» **Excerpt provided**
____

RESULT
5th Match, Group B (N), Abu Dhabi, September 13, 2025, Men's T20 Asia Cup
(14.4/20 ov, T:140) 140/4

Sri Lanka won by 6 wickets (with 32 balls remaining)

Player Of The Match
46* (32)
kamil-mishara
Cricinfo's MVP
44.39 ptsImpact List
pathum-nissanka
Report

Nissanka, Mishara and SL bowlers trample Bangladesh in NRR-boosting win

Bangladesh made only 139 after being reduced to 0 for 2 in the first innings, and Sri Lanka won with 32 balls to spare

Karthik Krishnaswamy
Karthik Krishnaswamy
13-Sep-2025 • 3 hrs ago
Sri Lanka 140 for 4 (Nissanka 50, Mishara 46*, Mahedi 2-29) beat Bangladesh 139 for 5 (Shamim 42*, Jaker 41*, Hasaranga 2-25) by six wickets
They were locked 8-8 in T20Is in the decade leading up to this match, and all signs pointed to the first close contest of this Asia Cup after it kicked off with four mismatches. It was a bit of an anticlimax in the end, however, with Sri Lanka brushing Bangladesh aside by six wickets, with 32 balls remaining.

____

» **Source excerpt**
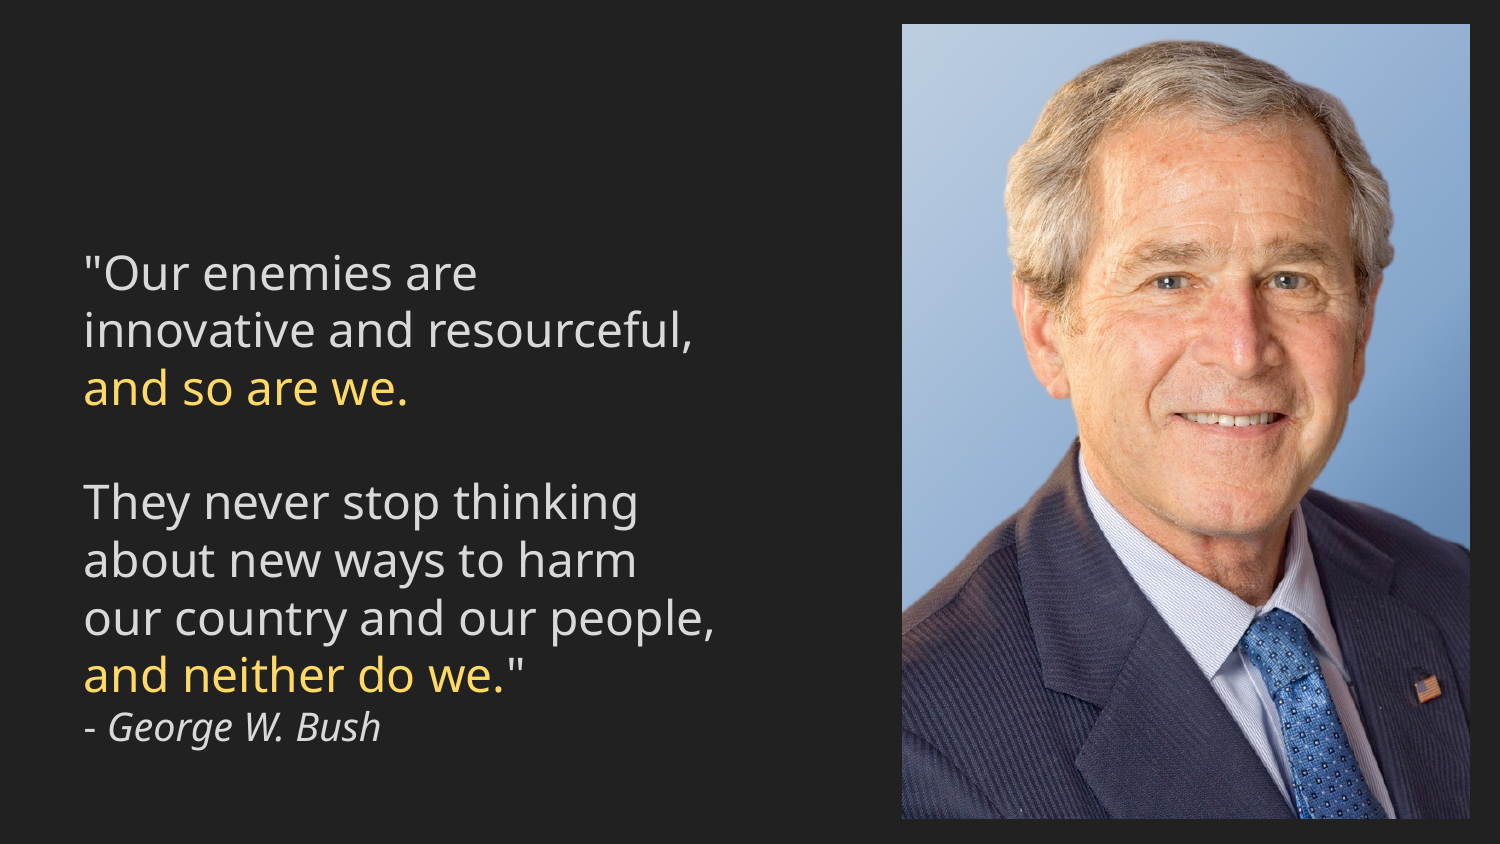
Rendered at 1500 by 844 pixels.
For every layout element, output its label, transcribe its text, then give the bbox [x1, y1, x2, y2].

____

» **Goal of the exercise**
Reproduce the whole match report word for word. Rely on the match report alone.

» **Problem solution**
RESULT
5th Match, Group B (N), Abu Dhabi, September 13, 2025, Men's T20 Asia Cup
(14.4/20 ov, T:140) 140/4

Sri Lanka won by 6 wickets (with 32 balls remaining)

Player Of The Match
46* (32)
kamil-mishara
Cricinfo's MVP
44.39 ptsImpact List
pathum-nissanka
Report

Nissanka, Mishara and SL bowlers trample Bangladesh in NRR-boosting win

Bangladesh made only 139 after being reduced to 0 for 2 in the first innings, and Sri Lanka won with 32 balls to spare

Karthik Krishnaswamy
Karthik Krishnaswamy
13-Sep-2025 • 3 hrs ago
Sri Lanka 140 for 4 (Nissanka 50, Mishara 46*, Mahedi 2-29) beat Bangladesh 139 for 5 (Shamim 42*, Jaker 41*, Hasaranga 2-25) by six wickets
They were locked 8-8 in T20Is in the decade leading up to this match, and all signs pointed to the first close contest of this Asia Cup after it kicked off with four mismatches. It was a bit of an anticlimax in the end, however, with Sri Lanka brushing Bangladesh aside by six wickets, with 32 balls remaining.